Scan the data below for lines containing the string "moved" and give only how many there are.

Start of GIVEN MATERIAL

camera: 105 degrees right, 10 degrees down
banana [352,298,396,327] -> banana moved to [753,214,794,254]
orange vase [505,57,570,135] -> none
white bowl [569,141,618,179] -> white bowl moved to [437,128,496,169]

End of GIVEN MATERIAL

ANSWER FOR THIS EXERCISE: 2